Fabio Borini, ha rilasciato una lunga intervista alla rivista "Forza Milan!". Ecco le sue dichiarazioni:

Quando hai capito che il calcio sarebbe diventata la tua professione?

"Quando sono andato al Chelsea, perché ho dovuto lasciare la famiglia e gli studi. La scuola che frequentavo non esisteva in Inghilterra, per cui non potevo continuare e abbandonandola ho capito che la mia vita cambiava".

Quali sono state le difficoltà iniziali?

"Dopo tre mesi ho avuto la crisi che mi avevano anticipato i dirigenti del Chelsea. Avevo la malinconia, la nostalgia di casa aveva preso il sopravvento. Ma i miei genitori mi hanno spinto a continuare ed è stata la scelta giusta".

Alla vita inglese ti sei adattato perfettamente.

"Si, vivo da inglese! Mia moglie è inglese e in casa parliamo la sua lingua, anche quando sono fuori mi viene da parlare più in inglese. Nei modi di fare loro sono più cortesi, c'è sempre il grazie e il per favore in ogni frase".

Come descriveresti il tuo ritorno in Italia?

"Molto positivo sul piano professionale. Al Milan c'è tanta attenzione a quello che si fa, si coprono molti aspetti oltre a quello calcistico.

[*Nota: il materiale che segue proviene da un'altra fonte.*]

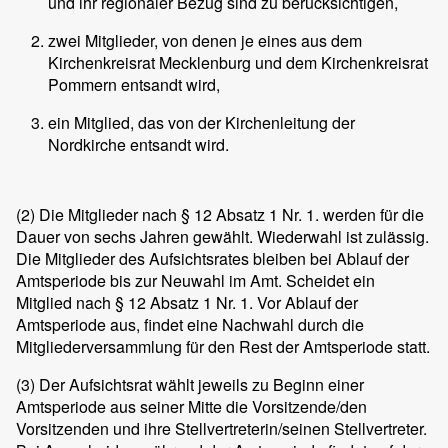
und ihr regionaler Bezug sind zu berücksichtigen,
zwei Mitglieder, von denen je eines aus dem
Kirchenkreisrat Mecklenburg und dem Kirchenkreisrat
Pommern entsandt wird,
ein Mitglied, das von der Kirchenleitung der
Nordkirche entsandt wird.
(2)
Die Mitglieder nach § 12 Absatz 1 Nr. 1. werden für die
Dauer von sechs Jahren gewählt. Wiederwahl ist zulässig.
Die Mitglieder des Aufsichtsrates bleiben bei Ablauf der
Amtsperiode bis zur Neuwahl im Amt. Scheidet ein
Mitglied nach § 12 Absatz 1 Nr. 1. Vor Ablauf der
Amtsperiode aus, findet eine Nachwahl durch die
Mitgliederversammlung für den Rest der Amtsperiode statt.
(3)
Der Aufsichtsrat wählt jeweils zu Beginn einer
Amtsperiode aus seiner Mitte die Vorsitzende/den
Vorsitzenden und ihre Stellvertreterin/seinen Stellvertreter.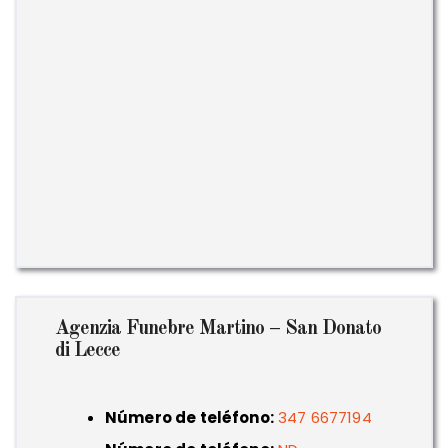
Agenzia Funebre Martino – San Donato
di Lecce
Número de teléfono:
347 6677194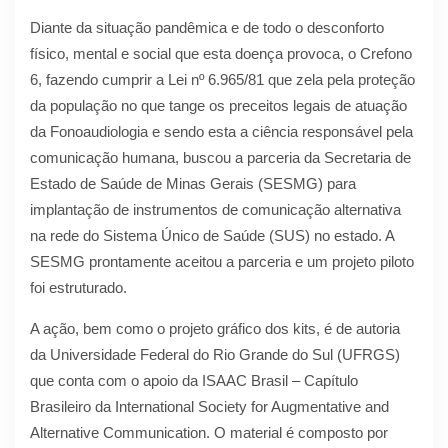
Diante da situação pandêmica e de todo o desconforto
físico, mental e social que esta doença provoca, o Crefono
6, fazendo cumprir a Lei nº 6.965/81 que zela pela proteção
da população no que tange os preceitos legais de atuação
da Fonoaudiologia e sendo esta a ciência responsável pela
comunicação humana, buscou a parceria da Secretaria de
Estado de Saúde de Minas Gerais (SESMG) para
implantação de instrumentos de comunicação alternativa
na rede do Sistema Único de Saúde (SUS) no estado. A
SESMG prontamente aceitou a parceria e um projeto piloto
foi estruturado.
A ação, bem como o projeto gráfico dos kits, é de autoria
da Universidade Federal do Rio Grande do Sul (UFRGS)
que conta com o apoio da ISAAC Brasil – Capítulo
Brasileiro da International Society for Augmentative and
Alternative Communication. O material é composto por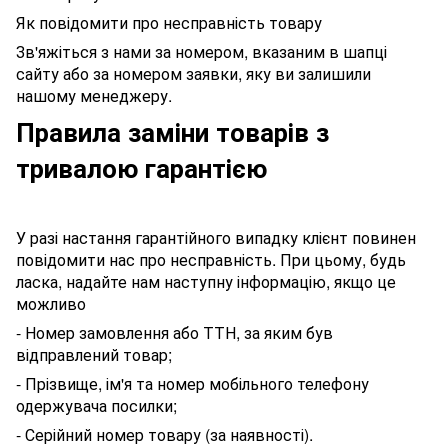
Як повідомити про несправність товару
Зв'яжіться з нами за номером, вказаним в шапці
сайту або за номером заявки, яку ви залишили
нашому менеджеру.
Правила заміни товарів з
тривалою гарантією
У разі настання гарантійного випадку клієнт повинен
повідомити нас про несправність. При цьому, будь
ласка, надайте нам наступну інформацію, якщо це
можливо
- Номер замовлення або ТТН, за яким був
відправлений товар;
- Прізвище, ім'я та номер мобільного телефону
одержувача посилки;
- Серійний номер товару (за наявності).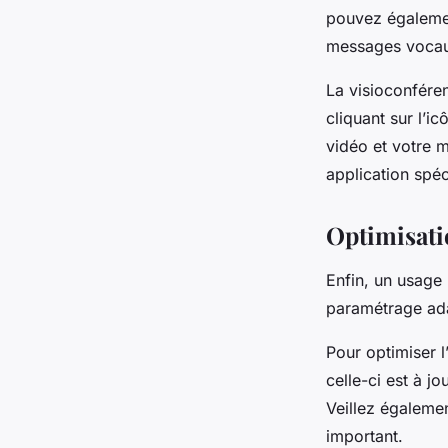
pouvez égalemen
messages voca
La visioconféren
cliquant sur l’i
vidéo et votre 
application spéc
Optimisatio
Enfin, un usage
paramétrage ada
Pour optimiser l
celle-ci est à j
Veillez égaleme
important.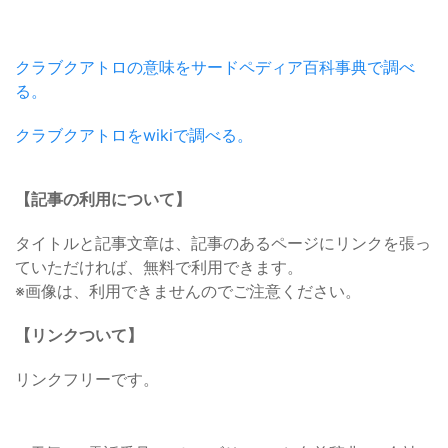
クラブクアトロの意味をサードペディア百科事典で調べ
る。
クラブクアトロをwikiで調べる。
【記事の利用について】
タイトルと記事文章は、記事のあるページにリンクを張っ
ていただければ、無料で利用できます。
※画像は、利用できませんのでご注意ください。
【リンクついて】
リンクフリーです。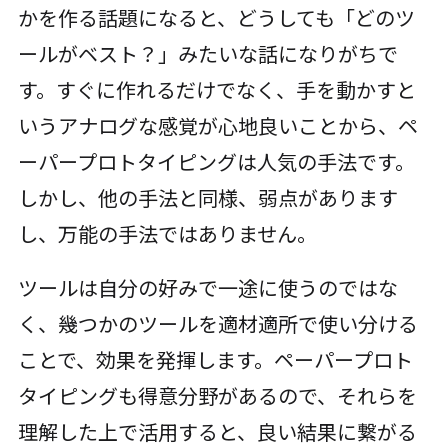
かを作る話題になると、どうしても「どのツ
ールがベスト？」みたいな話になりがちで
す。すぐに作れるだけでなく、手を動かすと
いうアナログな感覚が心地良いことから、ペ
ーパープロトタイピングは人気の手法です。
しかし、他の手法と同様、弱点があります
し、万能の手法ではありません。
ツールは自分の好みで一途に使うのではな
く、幾つかのツールを適材適所で使い分ける
ことで、効果を発揮します。ペーパープロト
タイピングも得意分野があるので、それらを
理解した上で活用すると、良い結果に繋がる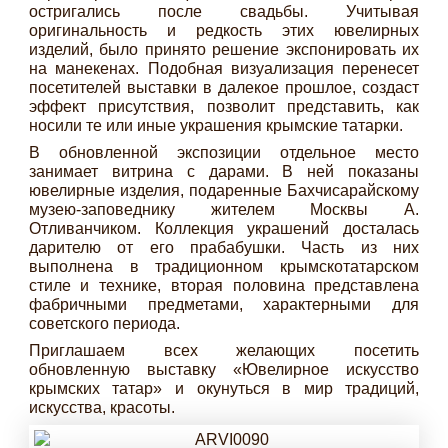
остригались после свадьбы. Учитывая
оригинальность и редкость этих ювелирных
изделий, было принято решение экспонировать их
на манекенах. Подобная визуализация перенесет
посетителей выставки в далекое прошлое, создаст
эффект присутствия, позволит представить, как
носили те или иные украшения крымские татарки.
В обновленной экспозиции отдельное место
занимает витрина с дарами. В ней показаны
ювелирные изделия, подаренные Бахчисарайскому
музею-заповеднику жителем Москвы А.
Отливанчиком. Коллекция украшений досталась
дарителю от его прабабушки. Часть из них
выполнена в традиционном крымскотатарском
стиле и технике, вторая половина представлена
фабричными предметами, характерными для
советского периода.
Приглашаем всех желающих посетить
обновленную выставку «Ювелирное искусство
крымских татар» и окунуться в мир традиций,
искусства, красоты.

Per me è stato come ricominciare: nuova società, nuove idee, un cambiamento di abitudini che richiederà un po' di tempo ma cercherò di imparare velocemente".

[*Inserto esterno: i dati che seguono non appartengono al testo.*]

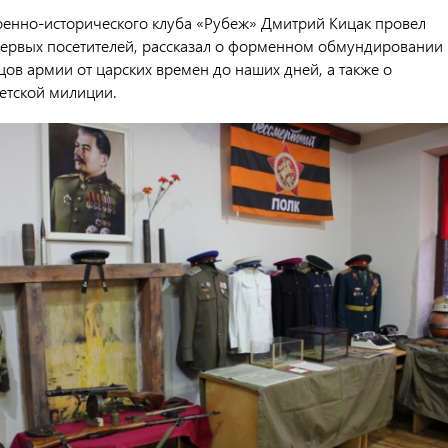
оенно-исторического клуба «Рубеж» Дмитрий Кицак провел
первых посетителей, рассказал о форменном обмундировании 
ов армии от царских времен до наших дней, а также о
ветской милиции.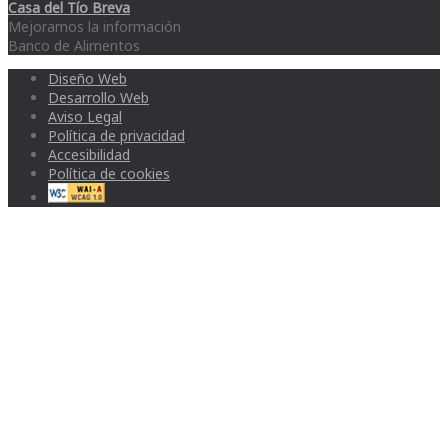
Casa del Tío Breva
Mejoramos la información
Banco de Alimentos
Diseño Web
Desarrollo Web
Aviso Legal
Política de privacidad
Accesibilidad
Política de cookies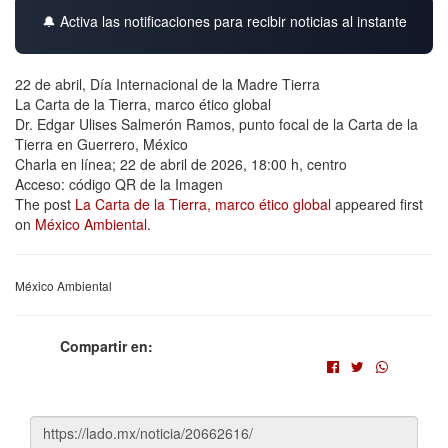
🔔 Activa las notificaciones para recibir noticias al instante
22 de abril, Día Internacional de la Madre Tierra
La Carta de la Tierra, marco ético global
Dr. Edgar Ulises Salmerón Ramos, punto focal de la Carta de la
Tierra en Guerrero, México
Charla en línea; 22 de abril de 2026, 18:00 h, centro
Acceso: código QR de la Imagen
The post
La Carta de la Tierra, marco ético global
appeared first
on
México Ambiental
.
México Ambiental
Compartir en: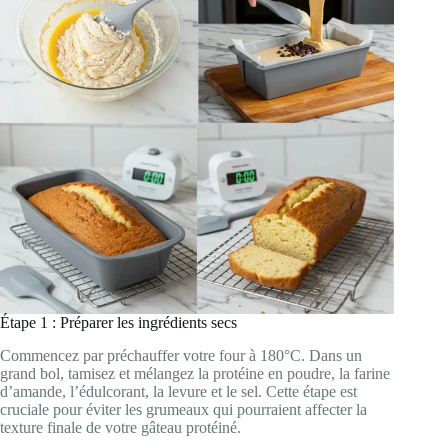
Étape 1 : Préparer les ingrédients secs
Commencez par préchauffer votre four à 180°C. Dans un
grand bol, tamisez et mélangez la protéine en poudre, la farine
d’amande, l’édulcorant, la levure et le sel. Cette étape est
cruciale pour éviter les grumeaux qui pourraient affecter la
texture finale de votre gâteau protéiné.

Trovi cambiato il calcio italiano rispetto a quando l'hai lasciato per l'ultima volta, cinque anni fa?

"In Italia ho giocato troppo poco, mi è difficile esprimere un giudizio. In questi anni il ritmo del calcio inglese si è alzato molto e adesso, tornato indietro, ho l'impressione che in Italia si giochi un calcio più ragionato. Dovrò adattarmi anche a quello".

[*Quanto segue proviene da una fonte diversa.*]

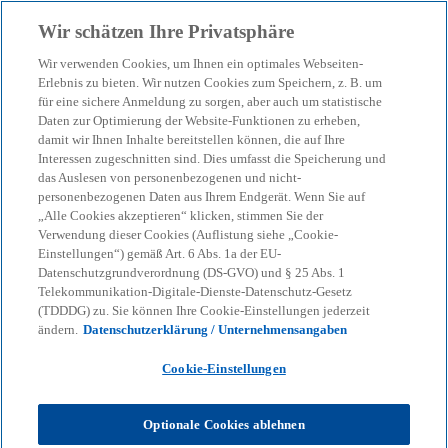
Zurück zur Inhaltsseite
Wir schätzen Ihre Privatsphäre
menu
search
Wir verwenden Cookies, um Ihnen ein optimales Webseiten-
Erlebnis zu bieten. Wir nutzen Cookies zum Speichern, z. B. um
KI im Finanzbereich: So
für eine sichere Anmeldung zu sorgen, aber auch um statistische
Daten zur Optimierung der Website-Funktionen zu erheben,
damit wir Ihnen Inhalte bereitstellen können, die auf Ihre
wird KI zum Schlüssel für
Interessen zugeschnitten sind. Dies umfasst die Speicherung und
das Auslesen von personenbezogenen und nicht-
den Automobilsektor
personenbezogenen Daten aus Ihrem Endgerät. Wenn Sie auf
„Alle Cookies akzeptieren“ klicken, stimmen Sie der
Verwendung dieser Cookies (Auflistung siehe „Cookie-
Einstellungen“) gemäß Art. 6 Abs. 1a der EU-
29-06-2026
event
Datenschutzgrundverordnung (DS-GVO) und § 25 Abs. 1
Telekommunikation-Digitale-Dienste-Datenschutz-Gesetz
w
w
w
(TDDDG) zu. Sie können Ihre Cookie-Einstellungen jederzeit
i
i
i
Share
ändern.
Datenschutzerklärung / Unternehmensangaben
r
r
r
d
d
d
i
i
i
n
n
n
Cookie-Einstellungen
e
e
e
i
i
i
n
n
n
KPMG
Themen
KI & Digitale Transformation
e
e
e
Optionale Cookies ablehnen
r
r
r
KI im Finanzbereich: So wird KI zum Schlüssel für den
n
n
n
Automobilsektor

Ti hanno cambiato il ruolo col tempo, però ti è rimasto dentro quel fuoco sacro, quella rabbia agonistica che manifesti dopo ogni gol.

"Il fuoco sacro di cui parli è nato al Chelsea, durante un periodo un po' difficile. Ero sotto contratto, ma ero finito ai margini della squadra. Da lì è iniziata l'esultanza simulando un coltello tra i denti, per dimostrare alla società che comunque non avrei mai mollato".

Se non fossi riuscito a diventare professionista, che cosa avresti voluto fare?

"Sarei tornato a scuola, l'indirizzo che avevo scelto era quello giusto. Col tempo ho capito che il mondo immobiliare e l'architettura mi piacciono molto, ho acquistato alcune proprietà che ho arredato personalmente. Se dovessi immaginarmi un'altra vita, sceglierei quel settore".

Tre cose che porteresti su un'isola deserta, oltre a tua moglie.

"Un pallone, la nonna e gli gnocchi dolci che prepara".